Sorry,  I got a bit distracted there.  I found this as a read, less grim than watching.  I think this was helped by not being able to see the Garm, for example, who I had found a bit offputting, as his voice didn’t go with his wolfishness; whereas in the book, I had conveniently forgotten the voice and was substituting not only a slightly different appearance but a totally different voice on the creature.  He became a far more interesting character as a result.

I think I may have been doing this with large swathes of the book.  I deliberately didn’t go back and watch this story before reading, I just began, aware that this wasn’t one of the stories I was more familiar with because I had been disappointed with it when I had seen it before, a couple of times.  So I enjoyed the book far more, for being able to recast ALL of the subsidiary characters and make them look a little different also.  Olvir, Kari, all the Vanir – I rejigged them all in my mind, till I had an absolutely stellar imaginary cast – and then I found the story romped along, as much as any story can do when its main subject is a usually terminal illness. 

Which is a very tricky subject for any story, be it prose or TV, because by its nature it involves a lack of action, increasingly; and often a lowering of mental facility too. So it can very easily be not only outright depressing, or scary [and not good as escapist reading at all], but it can look very static on screen.  Splitting up the companions, with Tegan and Turlough going one way and Nyssa and the Doctor, or the Doctor and Kari etc in other directions, is one way to give movement to this strangely sad story.

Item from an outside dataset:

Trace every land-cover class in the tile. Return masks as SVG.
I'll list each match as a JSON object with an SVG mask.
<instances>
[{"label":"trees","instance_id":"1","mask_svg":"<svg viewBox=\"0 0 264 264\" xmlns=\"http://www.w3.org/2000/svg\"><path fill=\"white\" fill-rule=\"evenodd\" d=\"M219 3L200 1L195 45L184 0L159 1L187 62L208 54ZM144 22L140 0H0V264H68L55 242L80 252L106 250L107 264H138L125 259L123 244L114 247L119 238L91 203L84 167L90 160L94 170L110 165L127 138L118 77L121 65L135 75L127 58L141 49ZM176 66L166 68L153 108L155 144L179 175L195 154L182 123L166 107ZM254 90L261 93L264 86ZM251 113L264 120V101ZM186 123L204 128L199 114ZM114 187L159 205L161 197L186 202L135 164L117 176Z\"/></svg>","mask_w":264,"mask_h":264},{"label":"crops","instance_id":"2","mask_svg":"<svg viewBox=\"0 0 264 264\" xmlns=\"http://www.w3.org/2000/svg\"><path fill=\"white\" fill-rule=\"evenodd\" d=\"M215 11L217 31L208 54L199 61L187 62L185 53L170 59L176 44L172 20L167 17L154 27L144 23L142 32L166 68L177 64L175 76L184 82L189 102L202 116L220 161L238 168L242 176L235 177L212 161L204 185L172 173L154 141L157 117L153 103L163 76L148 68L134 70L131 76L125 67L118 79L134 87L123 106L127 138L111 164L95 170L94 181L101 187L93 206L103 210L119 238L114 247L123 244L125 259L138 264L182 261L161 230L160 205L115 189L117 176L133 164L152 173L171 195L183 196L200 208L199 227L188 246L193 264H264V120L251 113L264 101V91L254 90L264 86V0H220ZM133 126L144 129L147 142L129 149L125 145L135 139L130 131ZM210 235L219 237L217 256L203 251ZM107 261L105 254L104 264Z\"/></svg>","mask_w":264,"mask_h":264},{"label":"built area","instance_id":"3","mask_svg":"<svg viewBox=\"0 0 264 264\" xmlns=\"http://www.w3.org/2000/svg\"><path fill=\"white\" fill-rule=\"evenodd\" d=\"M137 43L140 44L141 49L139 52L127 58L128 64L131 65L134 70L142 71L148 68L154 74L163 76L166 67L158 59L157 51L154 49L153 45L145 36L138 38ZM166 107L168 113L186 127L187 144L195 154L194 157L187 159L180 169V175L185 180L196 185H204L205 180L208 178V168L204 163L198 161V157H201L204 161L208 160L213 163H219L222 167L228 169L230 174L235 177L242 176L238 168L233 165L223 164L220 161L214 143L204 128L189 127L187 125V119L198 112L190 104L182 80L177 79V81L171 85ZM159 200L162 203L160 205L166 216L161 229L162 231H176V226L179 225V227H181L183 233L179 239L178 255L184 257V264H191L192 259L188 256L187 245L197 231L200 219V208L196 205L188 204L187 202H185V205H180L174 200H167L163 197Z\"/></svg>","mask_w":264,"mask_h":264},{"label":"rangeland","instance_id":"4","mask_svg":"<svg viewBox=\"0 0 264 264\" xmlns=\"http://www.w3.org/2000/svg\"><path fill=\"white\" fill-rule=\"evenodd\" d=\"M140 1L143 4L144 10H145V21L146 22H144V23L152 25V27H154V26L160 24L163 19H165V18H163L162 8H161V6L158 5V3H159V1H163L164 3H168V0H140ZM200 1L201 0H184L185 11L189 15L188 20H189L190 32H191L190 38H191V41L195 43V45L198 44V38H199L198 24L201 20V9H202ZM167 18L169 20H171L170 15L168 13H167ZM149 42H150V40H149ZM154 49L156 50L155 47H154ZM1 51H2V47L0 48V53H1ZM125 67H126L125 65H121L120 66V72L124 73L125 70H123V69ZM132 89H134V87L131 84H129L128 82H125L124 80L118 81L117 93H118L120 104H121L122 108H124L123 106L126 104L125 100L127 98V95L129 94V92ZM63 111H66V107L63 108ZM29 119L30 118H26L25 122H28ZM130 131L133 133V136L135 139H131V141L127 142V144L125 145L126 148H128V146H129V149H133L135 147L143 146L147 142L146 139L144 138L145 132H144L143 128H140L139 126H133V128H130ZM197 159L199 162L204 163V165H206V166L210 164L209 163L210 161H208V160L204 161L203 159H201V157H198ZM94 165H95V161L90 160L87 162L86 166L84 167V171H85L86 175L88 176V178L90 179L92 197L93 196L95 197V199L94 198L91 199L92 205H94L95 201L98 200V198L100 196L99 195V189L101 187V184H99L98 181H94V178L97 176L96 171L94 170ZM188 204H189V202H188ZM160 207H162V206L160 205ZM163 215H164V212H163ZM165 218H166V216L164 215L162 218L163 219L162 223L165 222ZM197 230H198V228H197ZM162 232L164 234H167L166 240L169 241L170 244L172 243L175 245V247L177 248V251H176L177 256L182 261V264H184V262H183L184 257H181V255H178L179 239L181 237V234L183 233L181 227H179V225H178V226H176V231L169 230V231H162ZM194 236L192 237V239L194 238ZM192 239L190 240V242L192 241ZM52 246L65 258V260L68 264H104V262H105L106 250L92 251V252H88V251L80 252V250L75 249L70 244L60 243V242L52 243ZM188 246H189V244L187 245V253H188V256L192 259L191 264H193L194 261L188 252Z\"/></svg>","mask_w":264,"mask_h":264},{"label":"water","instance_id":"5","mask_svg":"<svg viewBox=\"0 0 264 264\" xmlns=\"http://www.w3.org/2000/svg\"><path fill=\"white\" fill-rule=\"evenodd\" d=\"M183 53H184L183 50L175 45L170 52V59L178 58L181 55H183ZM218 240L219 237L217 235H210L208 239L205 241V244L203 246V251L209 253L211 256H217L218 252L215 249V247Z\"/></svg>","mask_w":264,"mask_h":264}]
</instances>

It also allowed some nice byplay between Tegan and Turlough; she isn’t at all sure if she trusts Turlough or not.  And of course, he is being menaced by the Black Guardian at regular points too, so he is doing his best at manipulative moves to frustrate Tegan and get to the Doctor to hurt him.  Complicated by the fact he realises he quite respects and likes her as a person. 

Yes, there was a lot more here to get my teeth into than it felt like when I first watched it.  I wasn’t clear why the Vanir needed Hydromel though?  They didn’t have the Lazar disease – so was their medicine to prevent them from slowly succumbing simply to radiation sickness from the Terminus engines?  Did I miss that bit of exposition in a tired blink or somesuch??  Anyway – enjoyable, far more so than when watched!  ACTUAL BOOK.)